The simulation engine of Alexa Arena is built using the Unity game engine and includes 330+ assets spanning both commonplace objects in homes (such as refrigerators and chairs) and uncommon objects (such as forklifts and floppy disks). Arena also features more than 200,000 multiroom scenes, each with a unique combination of room specifications and furniture arrangement.
In addition, each scene can randomize the robot’s initial location, the placement of movable objects (such as computers and books), floor materials, wall colors, etc., to provide the rich set of visual variations needed to train embodied agents through both supervised and reinforcement learning methods.

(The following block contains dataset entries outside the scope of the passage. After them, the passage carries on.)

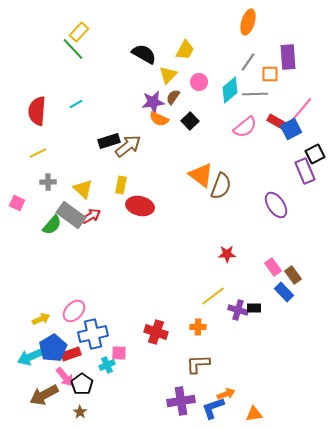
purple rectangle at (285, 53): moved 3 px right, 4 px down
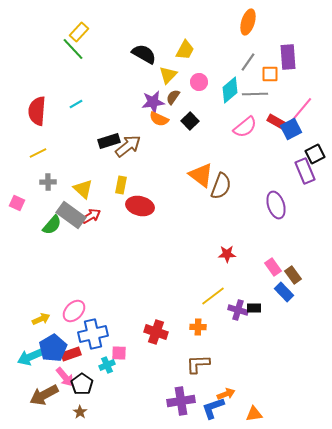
purple ellipse at (276, 205): rotated 16 degrees clockwise
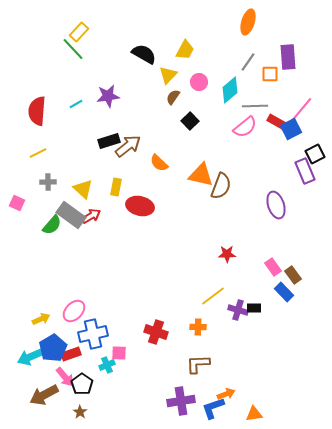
gray line at (255, 94): moved 12 px down
purple star at (153, 102): moved 45 px left, 6 px up
orange semicircle at (159, 119): moved 44 px down; rotated 18 degrees clockwise
orange triangle at (201, 175): rotated 24 degrees counterclockwise
yellow rectangle at (121, 185): moved 5 px left, 2 px down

To make games more engaging, Arena includes live background animations and sounds, user-friendly graphics, smooth robot navigation with live visuals and support for multiple viewpoints, views that can be switched between first-party and third-party cameras, the hazards and preconditions that can be incorporated into task completion criteria, a mini-map showing the location of the robot within a scene, and a configurable hint-generation mechanism. After the execution of every action in the environment, Arena generates a rich set of metadata, such as images from RGB and depth cameras, segmentation maps, robot location, and error codes.
Long-horizon robotic tasks (such as “make a hot cup of tea”) can be authored in Arena, using a new challenge definition format (CDF) to specify the initial states of objects (such as “cabinet doors are closed”), goal conditions to be satisfied (such as “cup is filled with milk or water”), and textual hints planted at specific locations in the scene (such as “check the fridge for milk”).
The Arena framework powers the Alexa Prize Simbot challenge, in which 10 university teams are competing to develop embodied-AI agents that complete tasks with guidance from Alexa customers. Customers with Echo Show or Fire TV devices interact with the agents through voice commands, helping the robots achieve goals displayed on-screen. The challenge finals will take place in early May 2023.
The code repository for Arena includes two datasets: (a) an instruction-following dataset, containing 46,000 human-annotated dialogue instructions, along with ground truth action trajectories and robot view images, and (b) a vision dataset containing 660,000 images from Arena scenes spanning 160+ semantic-object groups, collected by navigating the robot to various virtual locations and capturing images of the objects there from different perspectives and distances.
The data collection methodology that we used to create the instruction-following dataset is similar to the two-step procedure that we adopted in our earlier work on DialFRED, where we used demonstrative videos (generated by a symbolic planner) to create crowd-sourced natural-language instructions in the form of multiturn Q&A dialogues.
Using the datasets mentioned above, we trained two embodied-agent models as benchmarks for Arena tasks. One is a neuro-symbolic model that uses the contextual history of past actions and a dedicated vision model:
The other is an embodied vision-language (EVL) model that incorporates a joint vision-language encoder and a multihead model for task planning and mask prediction:
To evaluate our benchmarks, we used a metric called mission success rate (MSR), which is the ratio of successfully completed tasks to total tasks, across all tasks in the evaluation set.
In our experiments, the EVL model achieves an MSR of 34.20%, which is 14.9 percentage points better than the MSR of the neuro-symbolic model. The results also indicate that the addition of clarification Q&A dialogue boosts the performance of the EVL model by 11.6% by enabling better object instance segmentation and visual grounding.
Alexa Arena is another example of Amazon’s industry-leading research in artificial intelligence and robotics. In the coming years, the Arena framework will be a critical tool for the development and training of new devices and robots that bring about a whole new era of generalizable AI and human-robot interaction.